The latest Russian attacks have occurred amid statements from general Alexander Lebed, Yeltsin’s new security chief, that he is for `peace’ in Chechenya. Lebed went so far as to say that he would like to meet Yandarbiyev during his visit to Chechenya. Yet the growling general has been astonishingly silent about his army’s crimes in Chechenya. He also claimed that he was going to replace Vyacheslav Tikhomirov, the hawkish Russian commander in Chechenya. Far from replacing him, Tikhomirov seems to have been given a free hand to carry out the slaughter of Chechen civilians.

Under the Moscow agreement whose details were finalised in June between Russian and Chechen negotiators at Nazran, the Russians had agreed not only to a ceasefire but also to an exchange of prisoners, dismantling of all check-points in Grozny, the Chechen capital, by July 7 and the withdrawal of all Russian forces by September 1. Additionally, the Russians were to close all torture camps - euphemistically called `circulation centres’. The Russians simply relocated them to new areas. Chechens complain that Russian soldiers at check-points harass civilians and rob them of their possessions.

The check-points have not been dismantled. As this report is being written, only about 3,000 of the 48,000 troops had been moved out of Chechenya. In light of the current flare-up in fighting, there is no likelihood of the remaining troops moving out by September 1. In fact, it is clear that the Russians were totally insincere in signing the ceasefire agreement. Yeltsin used it simply to improve his electoral chances.

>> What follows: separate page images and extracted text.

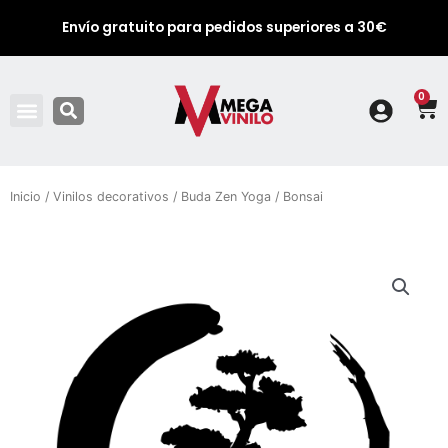
Envío gratuito para pedidos superiores a 30€
0
Ca
Inicio
/
Vinilos decorativos
/
Buda Zen Yoga
/ Bonsai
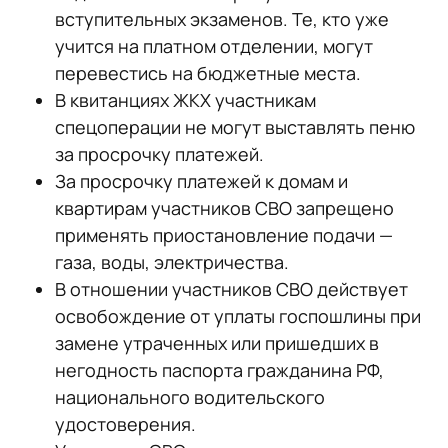
вступительных экзаменов. Те, кто уже
учится на платном отделении, могут
перевестись на бюджетные места.
В квитанциях ЖКХ участникам
спецоперации не могут выставлять пеню
за просрочку платежей.
За просрочку платежей к домам и
квартирам участников СВО запрещено
применять приостановление подачи —
газа, воды, электричества.
В отношении участников СВО действует
освобождение от уплаты госпошлины при
замене утраченных или пришедших в
негодность паспорта гражданина РФ,
национального водительского
удостоверения.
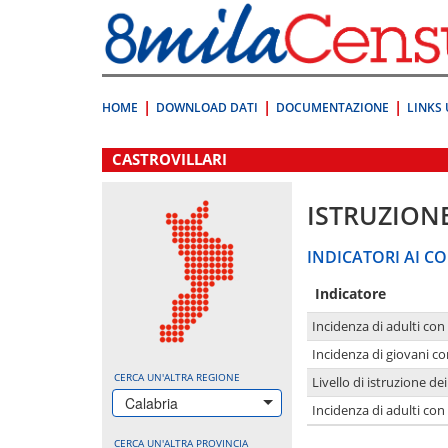
Vai
direttamente
a:
Contenuto
Ricerca
HOME
DOWNLOAD DATI
DOCUMENTAZIONE
LINKS 
.
CASTROVILLARI
ISTRUZION
INDICATORI AI CO
Indicatore
Incidenza di adulti con
Incidenza di giovani co
CERCA UN'ALTRA REGIONE
Livello di istruzione de
Calabria
Incidenza di adulti con
CERCA UN'ALTRA PROVINCIA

The election itself was a farce. There was much irregularity and Yeltsin used the estimated US$10 billion handed out by the international monetary fund to buy votes. The entire exercise - the first round on June 16 and the second on July 3 - was dubbed an `experiment in democracy’ by the Yeltsin-doting west.

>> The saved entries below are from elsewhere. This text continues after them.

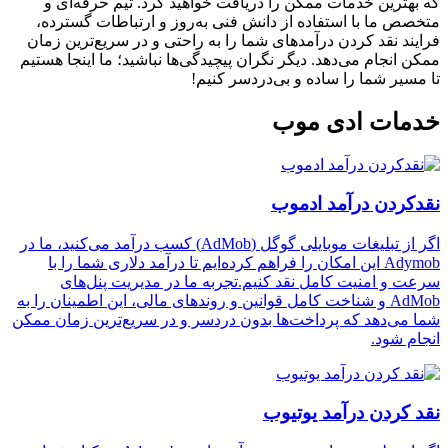
که بهترین خدمات ممکن را دریافت خواهید کرد. تیم حرفه‌ای و
متخصص ما با استفاده از دانش فنی به‌روز و ارتباطات گسترده،
فرایند نقد کردن درآمدهای شما را به راحتی و در سریع‌ترین زمان
ممکن انجام می‌دهد. دیگر نگران پیچیدگی‌ها نباشید؛ ما اینجا هستیم
تا مسیر شما را ساده و بی‌دردسر کنیم!
خدمات ادی موب
نقدکردن درآمد ادموب
اگر از تبلیغات موبایلی گوگل (AdMob) کسب درآمد می‌کنید، ما در
Adymob این امکان را فراهم کرده‌ایم تا درآمد دلاری شما را با
سرعت و امنیت کامل نقد کنیم.تجربه ما در مدیریت پنل‌های
AdMob و شناخت کامل قوانین و روندهای مالی، این اطمینان را به
شما می‌دهد که پرداخت‌ها بدون دردسر و در سریع‌ترین زمان ممکن
انجام شود.
نقد کردن درآمد یوتیوب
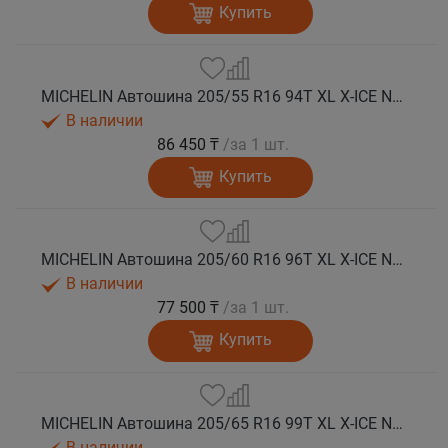
Купить
MICHELIN Автошина 205/55 R16 94T XL X-ICE NORTH 4 шип.
В наличии
86 450 ₸
/за 1 шт.
Купить
MICHELIN Автошина 205/60 R16 96T XL X-ICE NORTH 4 шип.
В наличии
77 500 ₸
/за 1 шт.
Купить
MICHELIN Автошина 205/65 R16 99T XL X-ICE NORTH 4 шип.
В наличии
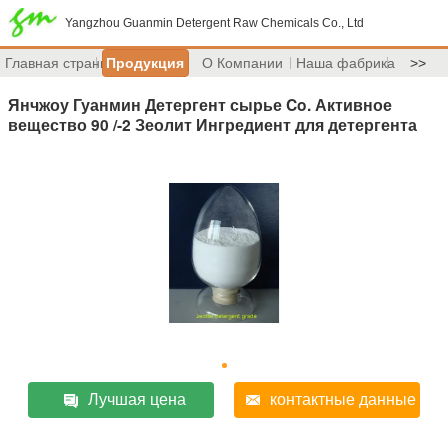
Yangzhou Guanmin Detergent Raw Chemicals Co., Ltd
Главная страница
Продукция
О Компании
Наша фабрика
>>
Янчжоу Гуанмин Детергент сырье Co. Активное
вещество 90 /-2 Зеолит Ингредиент для детергента
Лучшая цена
контактные данные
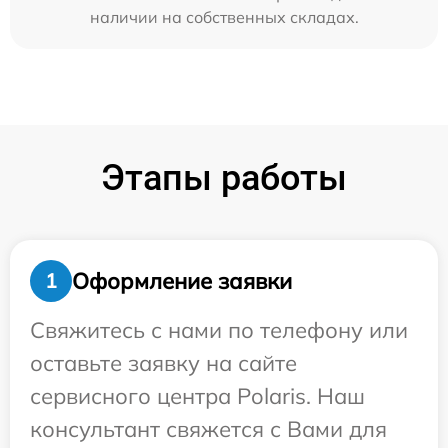
наличии на собственных складах.
Этапы работы
Оформление заявки
1
Свяжитесь с нами по телефону или
оставьте заявку на сайте
сервисного центра Polaris. Наш
консультант свяжется с Вами для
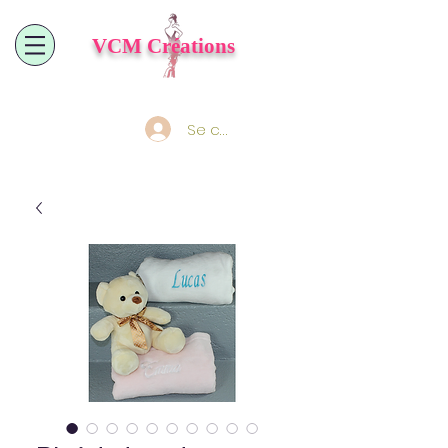
VCM
Créations
Se connecter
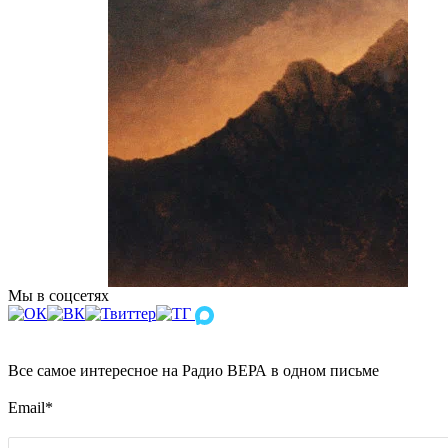
Мы в соцсетях
Все самое интересное на Радио ВЕРА в одном письме
Email
*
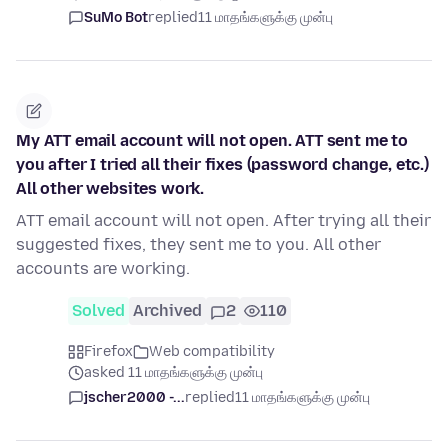
SuMo Bot
replied
11 மாதங்களுக்கு முன்பு
My ATT email account will not open. ATT sent me to
you after I tried all their fixes (password change, etc.)
All other websites work.
ATT email account will not open. After trying all their
suggested fixes, they sent me to you. All other
accounts are working.
Solved
Archived
2
110
Firefox
Web compatibility
asked 11 மாதங்களுக்கு முன்பு
jscher2000 -...
replied
11 மாதங்களுக்கு முன்பு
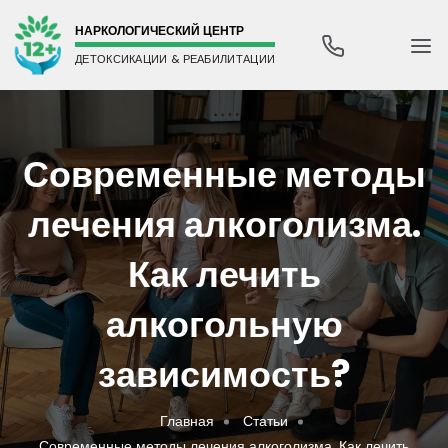
НАРКОЛОГИЧЕСКИЙ ЦЕНТР
ДЕТОКСИКАЦИИ & РЕАБИЛИТАЦИИ
Современные методы
лечения алкоголизма.
Как лечить
алкогольную
зависимость?
Главная
Статьи
Современные методы лечения алкоголизма. Как лечить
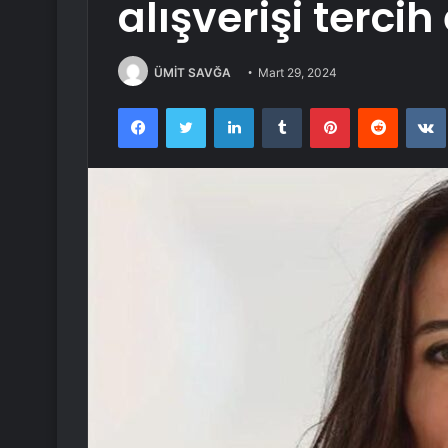
alışverişi tercih
ÜMİT SAVĞA
Mart 29, 2024
Facebook
Twitter
LinkedIn
Tumblr
Pinterest
Reddit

The Russian army is perpetrating horrible crimes against humanity in Chechenya. It may be able to destroy the whole of Chechenya physically but there is no reason to believe that the Chechens’ spirit for independence can be crushed. A people who welcome martyrdom and cherish freedom cannot be defeated, certainly not by an army led by drunkard generals and common thieves. The Russian soldiers, too, would rather be in the nightclubs of Moscow that dying in the harsh mountains of the Caucasus.